** Task input follows **

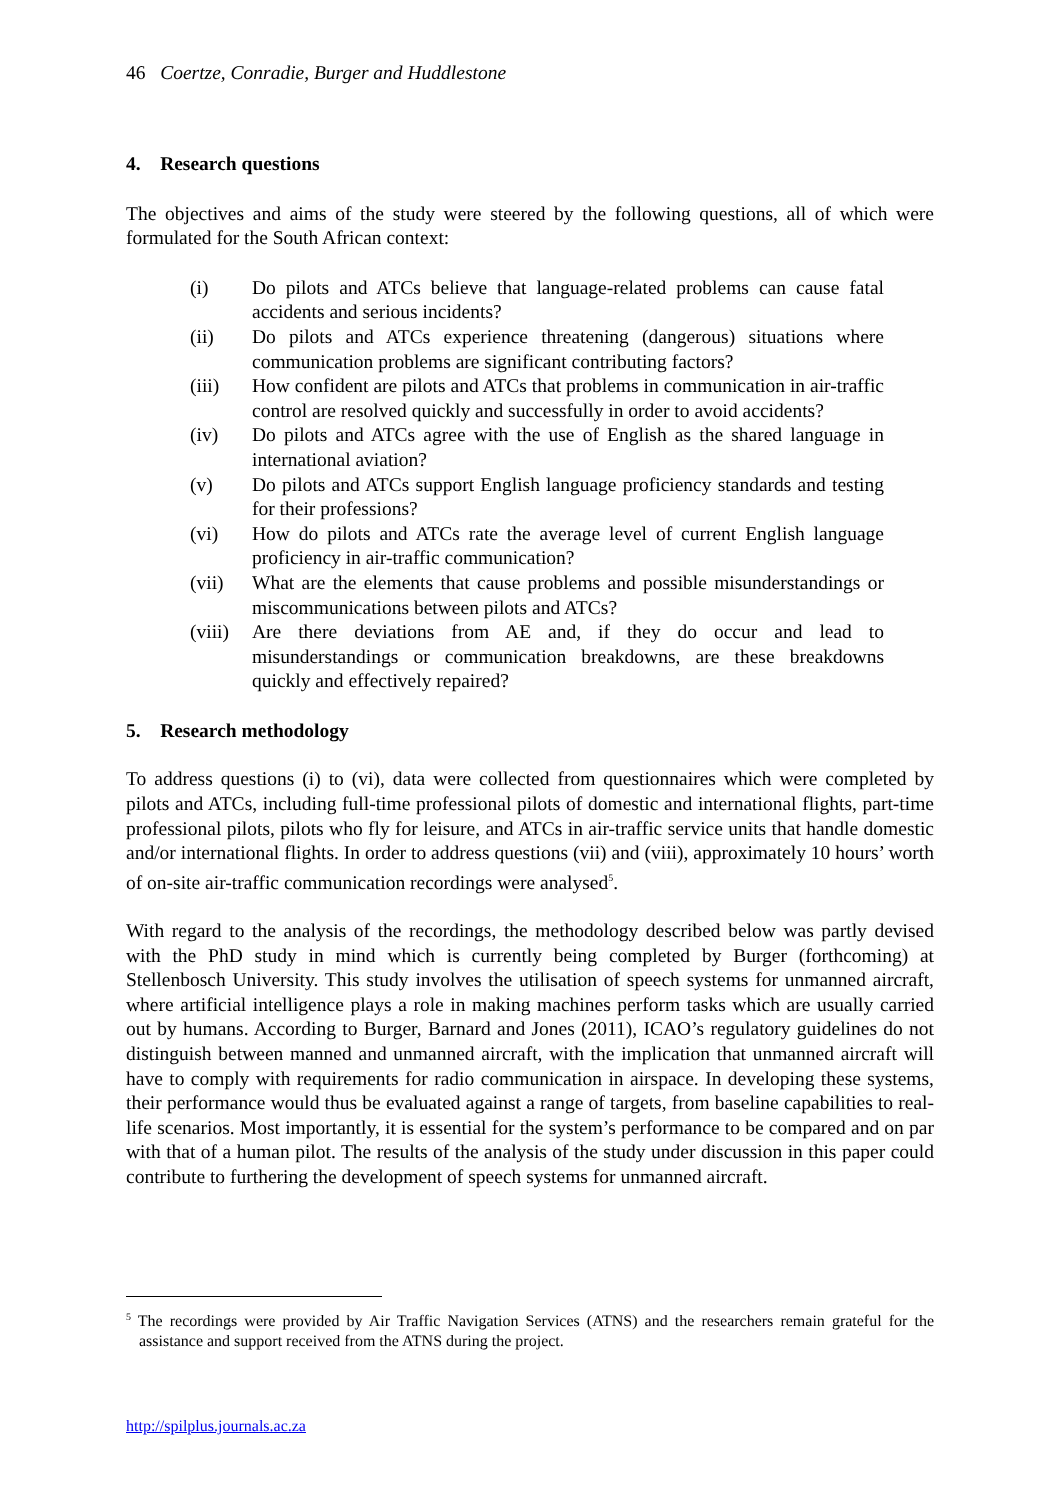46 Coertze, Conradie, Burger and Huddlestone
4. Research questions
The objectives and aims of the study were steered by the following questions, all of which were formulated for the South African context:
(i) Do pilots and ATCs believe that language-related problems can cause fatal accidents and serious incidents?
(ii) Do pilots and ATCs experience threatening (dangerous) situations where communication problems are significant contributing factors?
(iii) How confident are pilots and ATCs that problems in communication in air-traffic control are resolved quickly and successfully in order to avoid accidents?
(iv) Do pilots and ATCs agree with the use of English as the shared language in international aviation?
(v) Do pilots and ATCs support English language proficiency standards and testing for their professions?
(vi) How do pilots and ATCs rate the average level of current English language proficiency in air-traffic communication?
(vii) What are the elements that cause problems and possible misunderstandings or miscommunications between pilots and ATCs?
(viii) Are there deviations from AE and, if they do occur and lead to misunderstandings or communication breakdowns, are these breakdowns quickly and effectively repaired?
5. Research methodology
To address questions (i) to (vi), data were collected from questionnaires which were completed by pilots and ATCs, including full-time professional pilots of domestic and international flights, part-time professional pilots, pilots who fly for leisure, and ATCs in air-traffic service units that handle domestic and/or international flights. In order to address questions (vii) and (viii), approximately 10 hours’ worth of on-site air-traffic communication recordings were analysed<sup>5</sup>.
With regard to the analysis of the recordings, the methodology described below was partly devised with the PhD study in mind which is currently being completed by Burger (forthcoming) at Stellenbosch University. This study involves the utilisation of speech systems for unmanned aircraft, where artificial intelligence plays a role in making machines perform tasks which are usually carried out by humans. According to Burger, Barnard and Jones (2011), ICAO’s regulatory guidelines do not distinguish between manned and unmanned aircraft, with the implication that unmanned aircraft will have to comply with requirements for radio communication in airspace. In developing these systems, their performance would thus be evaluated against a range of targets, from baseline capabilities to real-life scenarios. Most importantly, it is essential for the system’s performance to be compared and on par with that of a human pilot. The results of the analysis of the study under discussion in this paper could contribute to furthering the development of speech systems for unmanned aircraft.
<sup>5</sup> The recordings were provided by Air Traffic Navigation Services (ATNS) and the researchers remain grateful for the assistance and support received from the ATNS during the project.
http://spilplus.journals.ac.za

** End of Task input **
** Task input follows **

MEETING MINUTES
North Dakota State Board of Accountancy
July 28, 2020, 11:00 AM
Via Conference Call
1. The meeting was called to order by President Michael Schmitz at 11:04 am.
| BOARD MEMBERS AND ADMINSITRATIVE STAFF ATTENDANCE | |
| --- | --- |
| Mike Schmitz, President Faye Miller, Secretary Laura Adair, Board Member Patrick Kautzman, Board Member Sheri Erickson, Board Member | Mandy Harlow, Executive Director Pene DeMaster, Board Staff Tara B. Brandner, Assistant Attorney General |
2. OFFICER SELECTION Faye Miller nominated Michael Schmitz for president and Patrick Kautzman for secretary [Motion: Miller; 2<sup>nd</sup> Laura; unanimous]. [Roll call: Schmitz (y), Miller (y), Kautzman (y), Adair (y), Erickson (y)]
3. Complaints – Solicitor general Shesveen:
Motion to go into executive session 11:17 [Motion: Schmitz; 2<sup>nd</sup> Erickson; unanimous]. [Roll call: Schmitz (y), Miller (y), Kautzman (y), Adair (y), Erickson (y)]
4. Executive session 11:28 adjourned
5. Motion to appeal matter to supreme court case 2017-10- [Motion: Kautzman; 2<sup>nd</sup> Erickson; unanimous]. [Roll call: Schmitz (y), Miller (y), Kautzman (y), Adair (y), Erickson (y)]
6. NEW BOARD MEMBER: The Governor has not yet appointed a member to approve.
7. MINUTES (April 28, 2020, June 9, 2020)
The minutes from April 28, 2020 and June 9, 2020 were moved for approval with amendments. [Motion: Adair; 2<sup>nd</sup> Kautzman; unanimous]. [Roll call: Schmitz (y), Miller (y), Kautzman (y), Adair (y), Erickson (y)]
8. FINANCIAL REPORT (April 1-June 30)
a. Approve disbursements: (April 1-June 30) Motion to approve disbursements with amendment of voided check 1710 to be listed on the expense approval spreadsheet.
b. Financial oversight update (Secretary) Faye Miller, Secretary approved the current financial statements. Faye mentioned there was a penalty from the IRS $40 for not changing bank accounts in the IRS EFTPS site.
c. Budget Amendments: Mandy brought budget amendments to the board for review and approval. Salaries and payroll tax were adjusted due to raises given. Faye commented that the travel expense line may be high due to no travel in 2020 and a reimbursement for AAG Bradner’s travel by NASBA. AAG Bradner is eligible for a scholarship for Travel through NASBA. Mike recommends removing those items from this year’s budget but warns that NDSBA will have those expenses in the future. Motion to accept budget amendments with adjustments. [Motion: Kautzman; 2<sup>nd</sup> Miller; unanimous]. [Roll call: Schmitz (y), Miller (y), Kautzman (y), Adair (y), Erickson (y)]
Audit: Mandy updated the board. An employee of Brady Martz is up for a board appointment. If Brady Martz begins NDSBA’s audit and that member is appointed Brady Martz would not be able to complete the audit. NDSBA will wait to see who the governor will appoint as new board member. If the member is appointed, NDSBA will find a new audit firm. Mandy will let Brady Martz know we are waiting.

** End of Task input **

- What to work on: In the records above, the line with "Via Conference Call" marks the start and the line with "4. Executive session 11:28 adjourned" marks the end; copy that stretch exactly, both lines included, and nothing else.

- Response box:
Via Conference Call
1. The meeting was called to order by President Michael Schmitz at 11:04 am.
| BOARD MEMBERS AND ADMINSITRATIVE STAFF ATTENDANCE | |
| --- | --- |
| Mike Schmitz, President Faye Miller, Secretary Laura Adair, Board Member Patrick Kautzman, Board Member Sheri Erickson, Board Member | Mandy Harlow, Executive Director Pene DeMaster, Board Staff Tara B. Brandner, Assistant Attorney General |
2. OFFICER SELECTION Faye Miller nominated Michael Schmitz for president and Patrick Kautzman for secretary [Motion: Miller; 2<sup>nd</sup> Laura; unanimous]. [Roll call: Schmitz (y), Miller (y), Kautzman (y), Adair (y), Erickson (y)]
3. Complaints – Solicitor general Shesveen:
Motion to go into executive session 11:17 [Motion: Schmitz; 2<sup>nd</sup> Erickson; unanimous]. [Roll call: Schmitz (y), Miller (y), Kautzman (y), Adair (y), Erickson (y)]
4. Executive session 11:28 adjourned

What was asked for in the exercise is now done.